- PROBLEM DETAILS:
Reprint the listing starting with the line with "Segment every instance of stomach." and going on through the line with "INPUT: image. TARGET: **colon**.", swapping "Segment every instance of" for "Outline every instance of" and keeping everything else the same. Leave the pictures out.

- RECORDS SUPPLIED:
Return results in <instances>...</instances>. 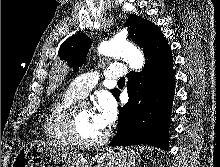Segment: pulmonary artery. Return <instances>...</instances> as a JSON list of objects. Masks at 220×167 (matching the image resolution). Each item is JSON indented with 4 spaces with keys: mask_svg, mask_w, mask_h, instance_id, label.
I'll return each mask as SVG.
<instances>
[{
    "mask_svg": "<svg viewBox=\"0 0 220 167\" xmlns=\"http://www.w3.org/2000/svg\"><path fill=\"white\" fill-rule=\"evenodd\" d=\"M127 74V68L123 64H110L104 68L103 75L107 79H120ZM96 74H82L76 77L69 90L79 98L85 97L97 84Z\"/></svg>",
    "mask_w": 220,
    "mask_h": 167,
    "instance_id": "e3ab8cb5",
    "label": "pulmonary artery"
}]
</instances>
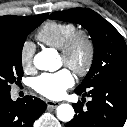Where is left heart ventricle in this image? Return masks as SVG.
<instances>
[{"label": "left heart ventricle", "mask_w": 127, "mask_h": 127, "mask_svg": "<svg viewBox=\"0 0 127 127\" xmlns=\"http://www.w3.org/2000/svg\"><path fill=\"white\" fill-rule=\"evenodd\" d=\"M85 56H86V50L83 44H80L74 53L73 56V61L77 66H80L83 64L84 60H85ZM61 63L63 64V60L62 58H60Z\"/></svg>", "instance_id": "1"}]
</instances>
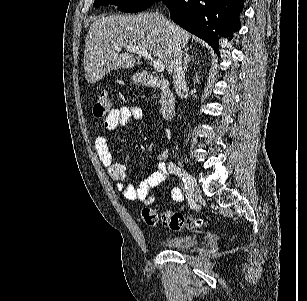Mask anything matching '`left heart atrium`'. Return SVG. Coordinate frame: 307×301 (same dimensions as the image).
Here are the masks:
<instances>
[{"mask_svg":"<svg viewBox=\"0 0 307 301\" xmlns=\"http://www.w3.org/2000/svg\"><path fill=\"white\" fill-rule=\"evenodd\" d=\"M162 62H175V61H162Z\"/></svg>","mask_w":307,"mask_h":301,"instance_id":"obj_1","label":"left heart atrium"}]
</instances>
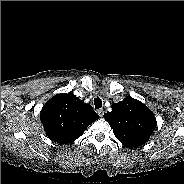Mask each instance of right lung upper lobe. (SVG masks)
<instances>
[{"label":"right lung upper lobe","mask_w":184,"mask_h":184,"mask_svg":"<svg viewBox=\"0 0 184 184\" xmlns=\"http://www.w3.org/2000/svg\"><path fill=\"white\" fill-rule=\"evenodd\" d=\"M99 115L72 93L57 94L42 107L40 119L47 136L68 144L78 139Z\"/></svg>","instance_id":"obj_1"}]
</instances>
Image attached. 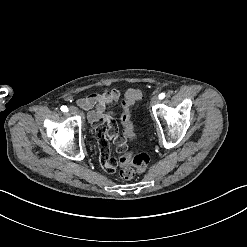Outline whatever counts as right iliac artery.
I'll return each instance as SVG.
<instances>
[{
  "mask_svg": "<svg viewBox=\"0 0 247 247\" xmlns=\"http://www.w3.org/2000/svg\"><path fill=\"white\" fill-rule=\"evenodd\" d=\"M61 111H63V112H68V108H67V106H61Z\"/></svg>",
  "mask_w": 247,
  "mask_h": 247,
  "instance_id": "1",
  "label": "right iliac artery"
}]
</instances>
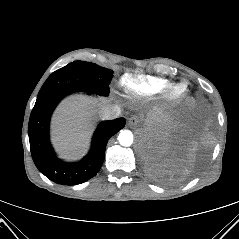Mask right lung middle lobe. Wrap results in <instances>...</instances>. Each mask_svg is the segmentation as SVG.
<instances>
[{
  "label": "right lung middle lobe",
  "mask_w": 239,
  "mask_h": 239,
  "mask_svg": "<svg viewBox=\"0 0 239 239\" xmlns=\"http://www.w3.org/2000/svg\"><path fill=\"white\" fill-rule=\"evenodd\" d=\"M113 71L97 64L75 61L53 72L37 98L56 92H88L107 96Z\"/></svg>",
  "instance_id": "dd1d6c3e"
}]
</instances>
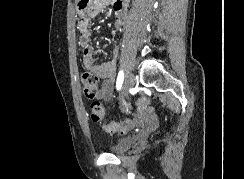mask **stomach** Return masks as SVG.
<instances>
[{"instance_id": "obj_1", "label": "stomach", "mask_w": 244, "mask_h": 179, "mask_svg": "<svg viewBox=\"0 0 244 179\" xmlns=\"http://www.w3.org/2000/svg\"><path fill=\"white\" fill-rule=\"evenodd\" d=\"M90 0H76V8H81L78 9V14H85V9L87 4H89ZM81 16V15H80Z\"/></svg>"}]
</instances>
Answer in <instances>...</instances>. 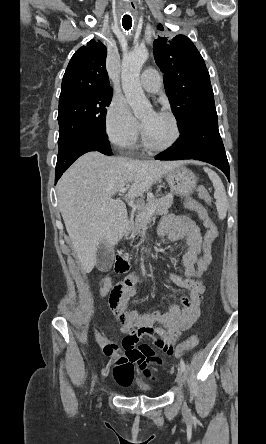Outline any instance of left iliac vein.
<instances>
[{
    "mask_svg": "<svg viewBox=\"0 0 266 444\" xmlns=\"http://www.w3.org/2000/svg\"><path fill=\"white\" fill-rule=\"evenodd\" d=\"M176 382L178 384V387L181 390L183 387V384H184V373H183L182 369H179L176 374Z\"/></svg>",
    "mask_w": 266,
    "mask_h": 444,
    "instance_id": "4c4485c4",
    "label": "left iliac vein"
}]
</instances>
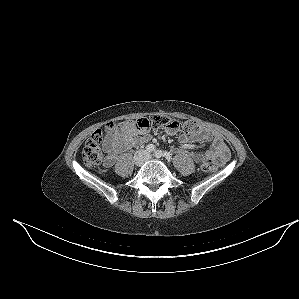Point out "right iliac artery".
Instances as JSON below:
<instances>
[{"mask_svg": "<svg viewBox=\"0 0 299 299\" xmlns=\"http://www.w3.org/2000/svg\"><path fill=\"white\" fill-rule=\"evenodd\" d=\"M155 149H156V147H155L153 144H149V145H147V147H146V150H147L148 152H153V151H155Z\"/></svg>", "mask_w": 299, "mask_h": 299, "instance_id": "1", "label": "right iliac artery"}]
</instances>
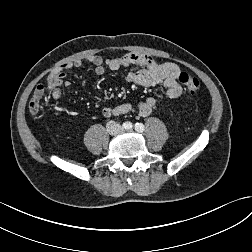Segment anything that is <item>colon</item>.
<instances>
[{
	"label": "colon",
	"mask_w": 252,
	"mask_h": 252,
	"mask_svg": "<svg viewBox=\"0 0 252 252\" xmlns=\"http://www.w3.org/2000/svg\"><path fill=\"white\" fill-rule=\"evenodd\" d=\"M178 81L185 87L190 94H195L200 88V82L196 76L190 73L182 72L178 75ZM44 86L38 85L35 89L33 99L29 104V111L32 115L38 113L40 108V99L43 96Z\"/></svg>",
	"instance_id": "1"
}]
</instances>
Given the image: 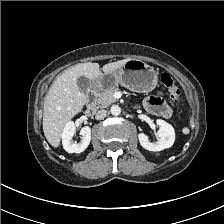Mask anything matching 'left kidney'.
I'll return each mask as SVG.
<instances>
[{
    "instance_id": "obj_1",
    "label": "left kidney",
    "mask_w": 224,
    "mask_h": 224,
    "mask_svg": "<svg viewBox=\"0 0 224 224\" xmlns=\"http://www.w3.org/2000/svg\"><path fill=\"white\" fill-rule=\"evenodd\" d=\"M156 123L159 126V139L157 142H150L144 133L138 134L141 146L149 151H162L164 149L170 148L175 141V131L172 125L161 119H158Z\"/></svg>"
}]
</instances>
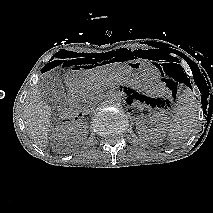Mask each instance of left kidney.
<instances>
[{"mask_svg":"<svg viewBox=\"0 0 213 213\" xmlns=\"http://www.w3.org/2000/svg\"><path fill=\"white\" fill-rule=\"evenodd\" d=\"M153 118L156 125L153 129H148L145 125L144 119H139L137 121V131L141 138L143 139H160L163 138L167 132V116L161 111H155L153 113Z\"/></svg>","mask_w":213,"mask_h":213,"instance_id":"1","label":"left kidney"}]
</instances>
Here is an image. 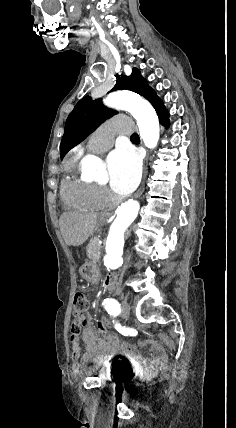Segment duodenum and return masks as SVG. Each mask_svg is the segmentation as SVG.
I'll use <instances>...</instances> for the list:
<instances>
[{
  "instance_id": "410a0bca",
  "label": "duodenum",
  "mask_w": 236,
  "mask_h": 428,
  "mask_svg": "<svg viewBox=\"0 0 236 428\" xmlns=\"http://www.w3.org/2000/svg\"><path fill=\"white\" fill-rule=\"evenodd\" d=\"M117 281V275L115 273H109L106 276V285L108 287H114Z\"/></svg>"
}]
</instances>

...

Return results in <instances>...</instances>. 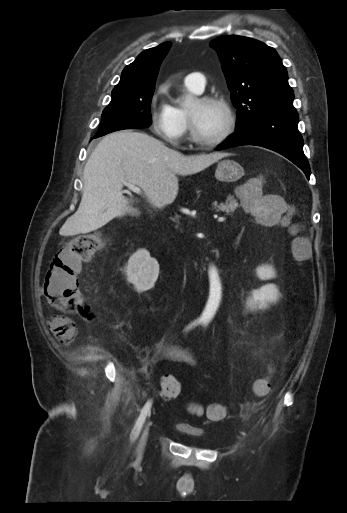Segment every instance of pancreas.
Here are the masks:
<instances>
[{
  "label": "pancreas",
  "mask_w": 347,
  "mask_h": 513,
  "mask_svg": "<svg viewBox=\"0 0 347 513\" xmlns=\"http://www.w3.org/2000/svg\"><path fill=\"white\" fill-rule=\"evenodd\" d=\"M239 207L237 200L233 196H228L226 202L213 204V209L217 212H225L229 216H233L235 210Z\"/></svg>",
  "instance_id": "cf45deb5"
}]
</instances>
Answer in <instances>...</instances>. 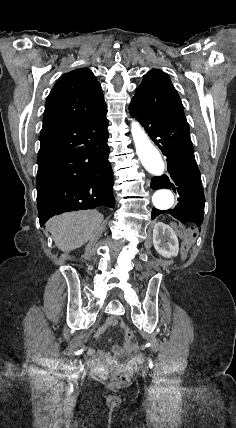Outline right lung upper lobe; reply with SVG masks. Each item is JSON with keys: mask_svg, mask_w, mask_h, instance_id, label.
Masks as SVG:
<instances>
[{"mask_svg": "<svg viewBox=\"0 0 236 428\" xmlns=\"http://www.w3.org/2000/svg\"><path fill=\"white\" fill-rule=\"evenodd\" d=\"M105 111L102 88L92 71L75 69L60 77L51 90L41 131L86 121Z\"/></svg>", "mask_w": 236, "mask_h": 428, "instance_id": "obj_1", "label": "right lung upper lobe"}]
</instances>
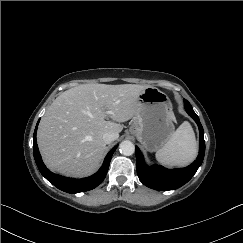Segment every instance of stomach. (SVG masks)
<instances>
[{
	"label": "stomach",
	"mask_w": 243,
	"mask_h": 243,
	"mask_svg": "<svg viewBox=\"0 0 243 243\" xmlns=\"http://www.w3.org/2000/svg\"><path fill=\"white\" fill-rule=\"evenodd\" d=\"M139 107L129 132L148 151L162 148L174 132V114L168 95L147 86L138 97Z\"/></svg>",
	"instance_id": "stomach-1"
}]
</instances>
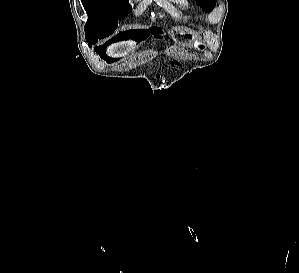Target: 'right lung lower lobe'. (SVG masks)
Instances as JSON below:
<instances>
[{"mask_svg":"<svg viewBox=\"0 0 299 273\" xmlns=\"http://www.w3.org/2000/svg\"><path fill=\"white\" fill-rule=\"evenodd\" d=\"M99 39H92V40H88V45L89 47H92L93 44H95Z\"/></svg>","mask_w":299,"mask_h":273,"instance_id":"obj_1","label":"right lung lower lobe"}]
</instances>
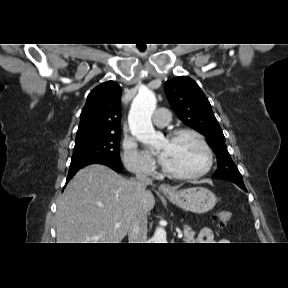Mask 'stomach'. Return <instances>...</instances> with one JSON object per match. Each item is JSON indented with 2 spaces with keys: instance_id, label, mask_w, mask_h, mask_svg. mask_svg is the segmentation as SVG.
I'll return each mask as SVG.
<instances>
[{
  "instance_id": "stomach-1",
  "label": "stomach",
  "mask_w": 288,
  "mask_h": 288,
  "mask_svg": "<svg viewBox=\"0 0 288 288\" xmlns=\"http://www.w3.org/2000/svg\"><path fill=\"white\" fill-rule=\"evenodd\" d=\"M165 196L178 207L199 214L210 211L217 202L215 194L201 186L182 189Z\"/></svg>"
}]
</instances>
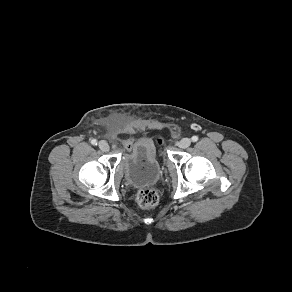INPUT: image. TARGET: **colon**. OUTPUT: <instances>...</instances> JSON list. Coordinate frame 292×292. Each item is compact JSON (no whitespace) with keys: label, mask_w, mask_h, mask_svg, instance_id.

- OUTPUT FOR THIS EXERCISE:
Outline every instance of stomach. (SVG masks)
<instances>
[{
	"label": "stomach",
	"mask_w": 243,
	"mask_h": 243,
	"mask_svg": "<svg viewBox=\"0 0 243 243\" xmlns=\"http://www.w3.org/2000/svg\"><path fill=\"white\" fill-rule=\"evenodd\" d=\"M139 107L129 132L148 151L162 148L174 132V114L168 95L147 86L138 97Z\"/></svg>",
	"instance_id": "stomach-1"
}]
</instances>
Target: 'right lung lower lobe'. (SVG masks)
Instances as JSON below:
<instances>
[{"mask_svg":"<svg viewBox=\"0 0 299 273\" xmlns=\"http://www.w3.org/2000/svg\"><path fill=\"white\" fill-rule=\"evenodd\" d=\"M99 39H92V40H88V45L89 47H92L93 44H95Z\"/></svg>","mask_w":299,"mask_h":273,"instance_id":"obj_1","label":"right lung lower lobe"}]
</instances>
Mask 'stomach'. Return <instances>...</instances> with one JSON object per match. Each item is JSON indented with 2 spaces with keys: instance_id, label, mask_w, mask_h, mask_svg. mask_svg is the segmentation as SVG.
I'll return each mask as SVG.
<instances>
[{
  "instance_id": "stomach-1",
  "label": "stomach",
  "mask_w": 288,
  "mask_h": 288,
  "mask_svg": "<svg viewBox=\"0 0 288 288\" xmlns=\"http://www.w3.org/2000/svg\"><path fill=\"white\" fill-rule=\"evenodd\" d=\"M165 196L178 207L199 214L210 211L217 202L215 194L201 186L182 189Z\"/></svg>"
}]
</instances>
INPUT: image. TARGET: **colon**. OUTPUT: <instances>...</instances> JSON list. Coordinate frame 292×292. Each item is compact JSON (no whitespace) with keys: label, mask_w, mask_h, mask_svg, instance_id.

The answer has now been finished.